My dad.

I grew up in a very traditional Chinese household, with my dad at the head of the table (well, our dinner table was round – but you get what I mean).  Growing up, my dad’s word was always the final word.  His displeasure with our behavior was to be greatly feared.  Because of this dynamic, I grew up closer to my mom.  I simply didn’t understand my dad very much.  Over time, as I have gotten older, this dynamic has softened of course – but the fear has never been all together removed.

I remember there was a day where I suddenly noticed these magnets on the side of the kitchen refrigerator.  There were a couple young faces on there.  They didn’t look like happy children.  And somehow, I came to ask my dad about it while he was sitting in his regular, daily, solitary spot – the computer chair of his den.  Who were those kids on the fridge?

I was quite surprised when my dad told me they his sponsor children.  World Vision.

Having never been close to my dad, I was surprised to hear that he had such an interest in charity.  My dad is generally someone who never spends more than he has to.  The idea that he would set money aside to help poverty stricken children…I was in awe.  I asked him why, and he simply said he felt it would be good to help someone.  He said there had been so many children to choose from, so many countries with children in the same boat – it had been hard to decide.  In the end, he had chosen the children from our motherland.  It seemed to be a connection that was simple and at the same time, close to the heart.
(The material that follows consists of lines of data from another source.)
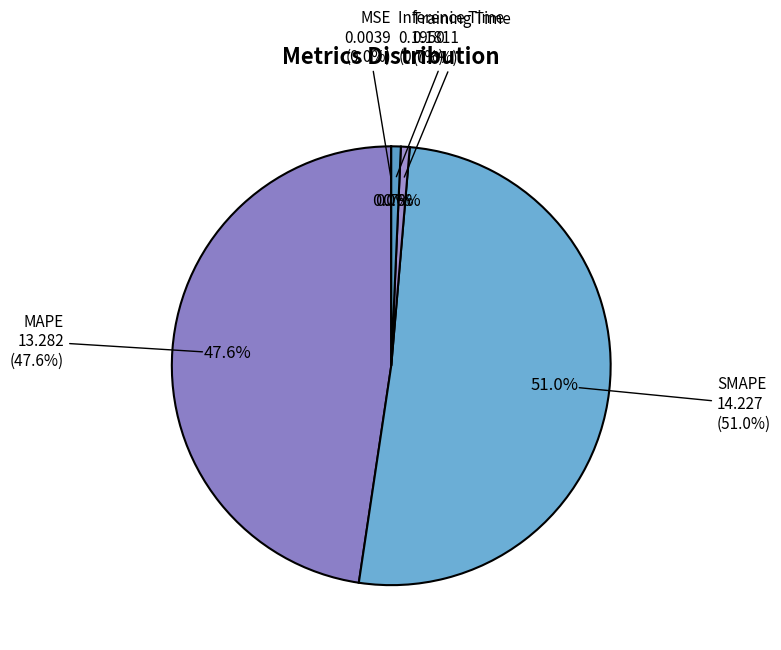

To the nearest percent, what portion does Training Time represent?

1%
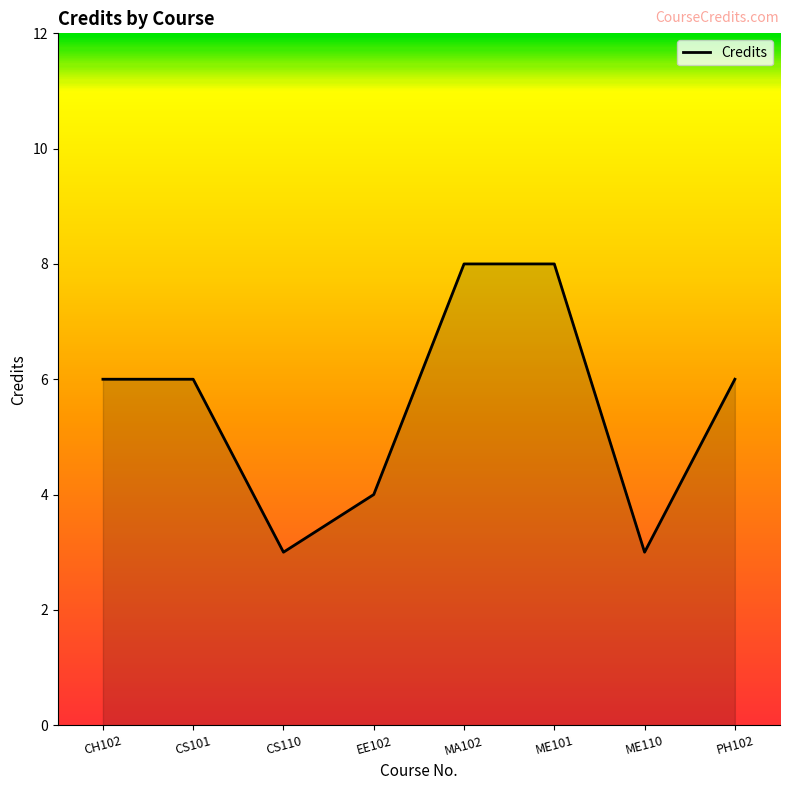

What is the ratio of the value at CH102 to the value at CS110?

2.0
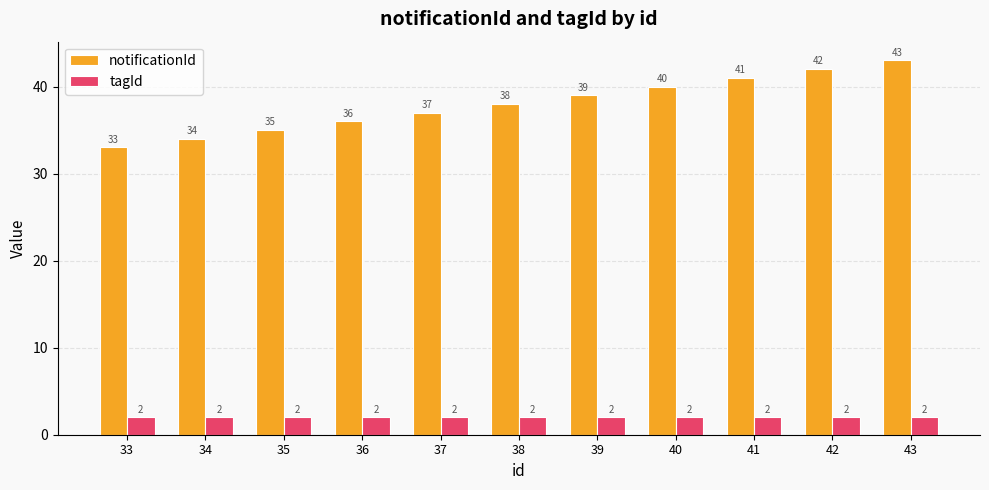

What is the approximate value of tagId at 37?

2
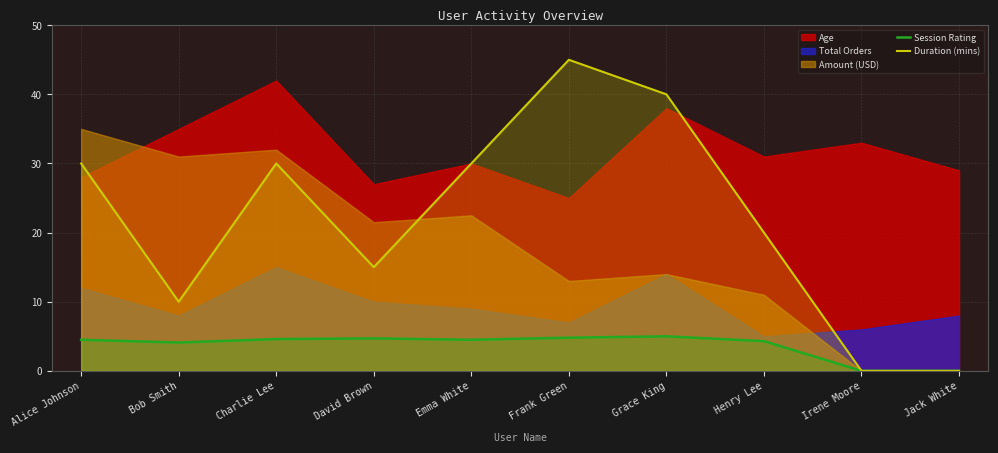

Is it true that Session Rating equals 2.4 at Jack White?

False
I was close to tears when I heard this.  I was moved my dad’s kindness.  I think there were three different children’s face on the fridge.  He had sponsored a few.

I always thought that sponsor children were like… adopted kids almost.  That they were a part of the family.  And I wondered if these sad faced girls could be considered my sisters.  But my dad’s relationship to them was purely in the form of monthly financial help.  No emotional connection per say.  So – I guess they aren’t my sisters?  It’s hard to make myself believe it is so when the concept of these girls are so foreign.  They write letters, my dad said.  But they are, for the most part, generic.  And perhaps only sent because this is something they have been told they need to do.

I wonder about these girls halfway across the world.  Do they wonder about us?  My dad?  Does the money help them enough?  What difference does it make to their lives?  $1 a day.  I wonder.

I hope to one day have enough money to sponsor a child too.